How do we deal with the ultimate existential crisis, a fear of dying?
What can we do when we can no longer fall back on the tried and tested answer to the majority of anxieties, “don’t worry, it might never happen,” when you know full well that it will?
I seem to have been writing a lot about death recently to the extent that I even found myself wondering if I should find a different subject this week knowing how some people prefer to look away from their own mortality.
In the end, I decided not to be complicit with such aversion, and anyway, my friend Bev died and I wanted to write something about her.
Bev was married to Jim and they, along with Trevor, ran the wine bar in Maidstone where I spent the majority of the 1980s.
It is hard to overestimate the significance of these places in which we make our mark. The rooms in which we meet and hang out with our friends, fall in love, fall out of love, learn about ourselves and the world.
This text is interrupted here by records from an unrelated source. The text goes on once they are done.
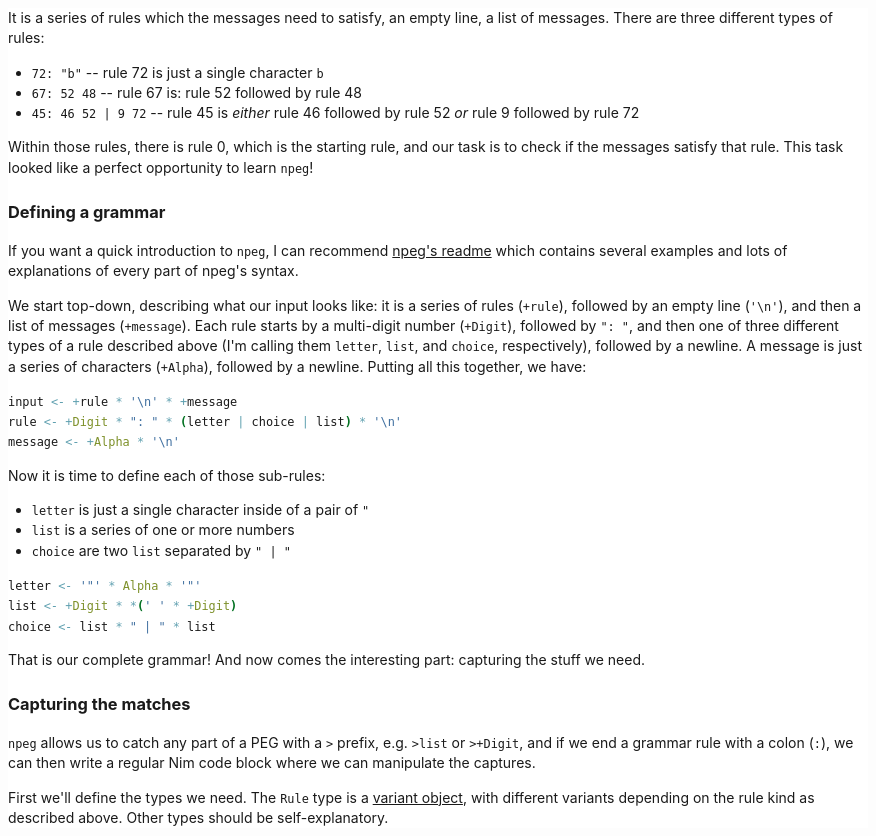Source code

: It is a series of rules which the messages need to satisfy, an empty line, a list of messages.
There are three different types of rules:
- `72: "b"` -- rule 72 is just a single character `b`
- `67: 52 48` -- rule 67 is: rule 52 followed by rule 48
- `45: 46 52 | 9 72` -- rule 45 is *either* rule 46 followed by rule 52 *or* rule 9 followed by rule 72

Within those rules, there is rule 0, which is the starting rule, and our task is to check if the messages satisfy that rule.
This task looked like a perfect opportunity to learn `npeg`!



### Defining a grammar

If you want a quick introduction to `npeg`, I can recommend [npeg's readme](https://github.com/zevv/npeg/blob/master/README.md) which contains several examples and lots of explanations of every part of npeg's syntax.

We start top-down, describing what our input looks like:
it is a series of rules (`+rule`), followed by an empty line (`'\n'`), and then a list of messages (`+message`).
Each rule starts by a multi-digit number (`+Digit`), followed by `": "`, and then one of three different types of a rule described above (I'm calling them `letter`, `list`, and `choice`, respectively), followed by a newline.
A message is just a series of characters (`+Alpha`), followed by a newline.
Putting all this together, we have:

```nim
input <- +rule * '\n' * +message
rule <- +Digit * ": " * (letter | choice | list) * '\n'
message <- +Alpha * '\n'
```

Now it is time to define each of those sub-rules:
- `letter` is just a single character inside of a pair of `"`
- `list` is a series of one or more numbers
- `choice` are two `list` separated by `" | "`

```nim
letter <- '"' * Alpha * '"'
list <- +Digit * *(' ' * +Digit)
choice <- list * " | " * list
```

That is our complete grammar!
And now comes the interesting part: capturing the stuff we need.



### Capturing the matches

`npeg` allows us to catch any part of a PEG with a `>` prefix, e.g. `>list` or `>+Digit`, and if we end a grammar rule with a colon (`:`), we can then write a regular Nim code block where we can manipulate the captures.


First we'll define the types we need.
The `Rule` type is a [variant object](https://nim-lang.github.io/Nim/manual.html#types-object-variants), with different variants depending on the rule kind as described above.
Other types should be self-explanatory.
It is a gross underestimation of their importance to consider them no more than places in which we drank too much. In many ways it was with these people we established the very essence of ourselves and discovered the things that make us.
If it had not been for Jim, Bev, and Trevor I may never have learned how to play Backgammon or taken part in the World Marbles Championship (which is extremely painful for the thumbs).
I would not have had so many opportunities to hone my skills as a songwriter and performer if it had not been for those Thursday evening “Reviews” every month.
I most definitely would never have had the chance to take part in a ramshackle Christmas “pantomime” alongside Monty Python’s very own Graham Chapman who played some sort of bird because the beak he wore, made of cardboard and silver paper, was a souvenir I took from that show and kept as a treasured possession until it was lost one year in a house move.
Without Jim, Bev, and Trevor I would never have had the motivation to make hundreds of compilation tapes for them to play on busy Saturday nights having spent my Saturday afternoons combing the second-hand record shops swapping albums in and out so as to avoid unnecessary duplication of songs.
I would not have enjoyed that memorable winter when the snow was so deep none of my group of friends could get to work in our cars so we struggled on foot through the snow to the wine bar every lunchtime where we prayed for the snow to go on so that we could drink beer and eat Jenny’s wonderful chicken and ham pie with potato salad.
None of these memories is of anything that would seem particularly momentous to anyone else but they all live in me as if they just happened last week even though they were nearly forty years ago.
In the centre of them are always Jim, Bev, and Trevor.
A few weeks ago I was driving my daughter to the hospital to see her grandfather just a day or so before he died.
We passed a building in Gillingham which was a restaurant in the 1980s. I think it must have been called “Chaplin’s” or something similar because I remember Bev painting a mural of Charlie Chaplin on the vast back wall.
The people who die drift in and out of our thinking all of the time.
When clients tell me that they are afraid of dying I often ask them what makes them feel afraid.
“I’m just terrified of not existing,” they might say.
But we do exist, whether we are still alive or not.
If there is one truth about death it is that, once you have died, the form and durability of your existence can never again be changed in the hearts of the people who love you.